Las palabras de Yves-Marie Rivemal fueron muy claras: “España y Francia resisten frente a los populismos que niegan el cambio climático y atacan a la inmigración”, expresó en la recepción institucional. No solo coincidí con él en ese planteamiento sino que me hizo recordar a las miles de personas que entre los años 40 y los años 60 tuvieron que abandonar el Estado español y buscaron refugio en Francia, que abrió sus puertas. Agradecí de corazón a aquellos mandatarios la acogida que en tiempos difíciles nos brindaron.

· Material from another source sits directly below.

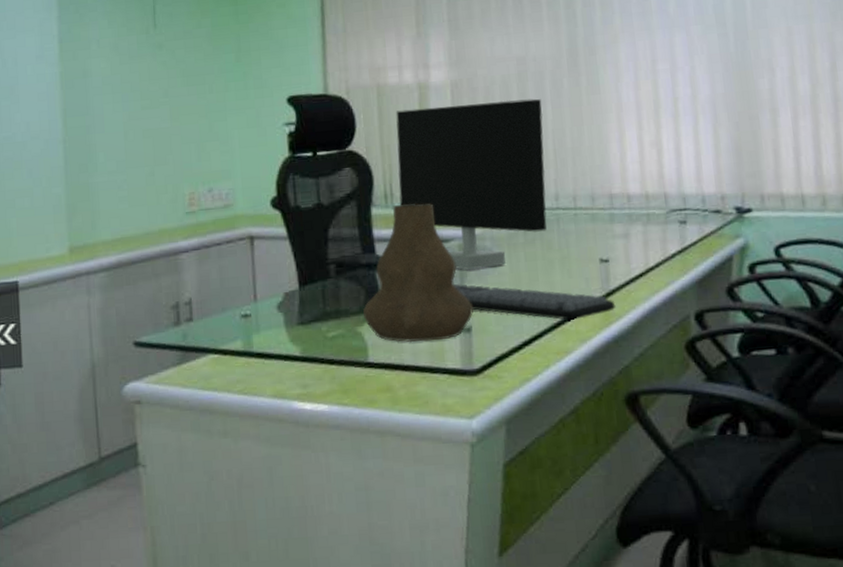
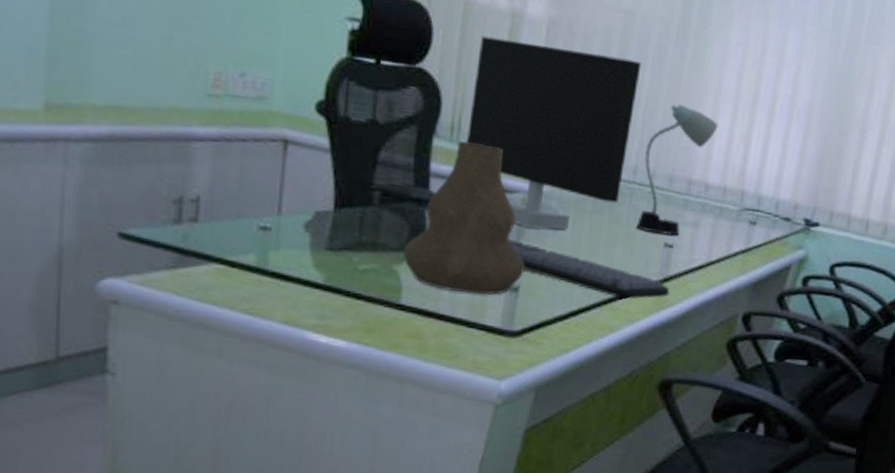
desk lamp: none [562,127,627,252] -> present [636,104,718,236]

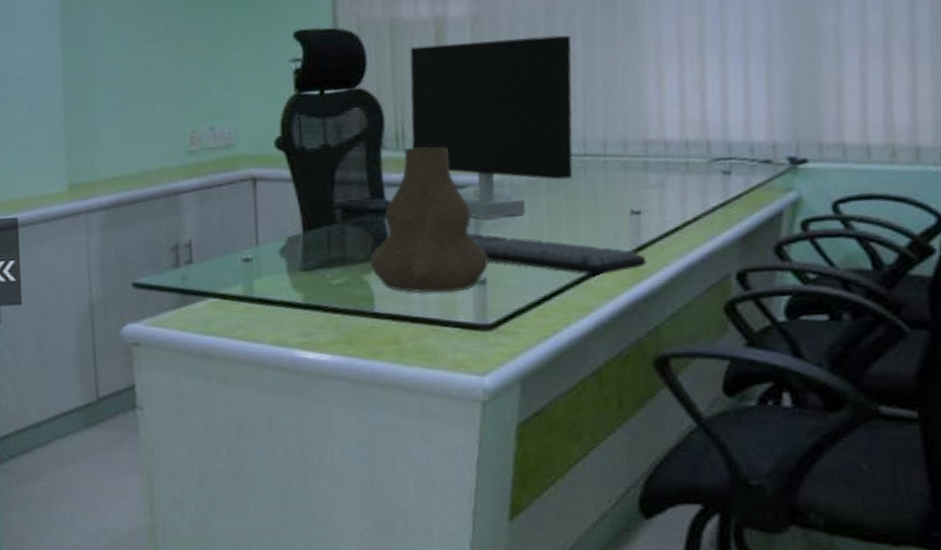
desk lamp: present [636,104,718,236] -> none [591,66,666,202]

No es el único capítulo migratorio reciente en España o en nuestra comarca. También a raíz de la crisis mundial inmobiliaria y financiera del 2008, miles de jóvenes volvieron a cruzar nuestras fronteras para buscar nuevas oportunidades en Europa. Y así seguirá pasando cíclicamente por diversas razones.
Al mismo tiempo, España es receptora de personas que, movidas por la necesidad, por contextos de guerra o por otras causas, llegan a nuestro país. Su aportación es un valor incuestionable a nuestro sistema aunque haya quienes se dediquen a propagar un discurso de odio, basado en bulos. En este sentido, la regulación que ha emprendido el Gobierno de España, que vienen demandando muchas organizaciones sociales, es más que necesaria.
Volviendo a Europa, la semana próxima será la Mancomunitat la que reciba también a representantes de gobiernos intermedios de distintas ciudades, que conforman Partenalia, ya que, en este momento, ejerzo la presidencia de este consorcio. Reflexionaremos sobre el clima, sobre la participación y sobre otras cuestiones que nos unen. Lo haremos desde el respeto, desde el deseo de compartir y desde los valores que fueron la base para la fundación de la Unión Europea.
En un momento de confrontación interesada, de propaganda y de extremismos que ya creíamos superados, nos queda Europa y nuestro modelo democrático, que es realmente el garante de derechos y libertades.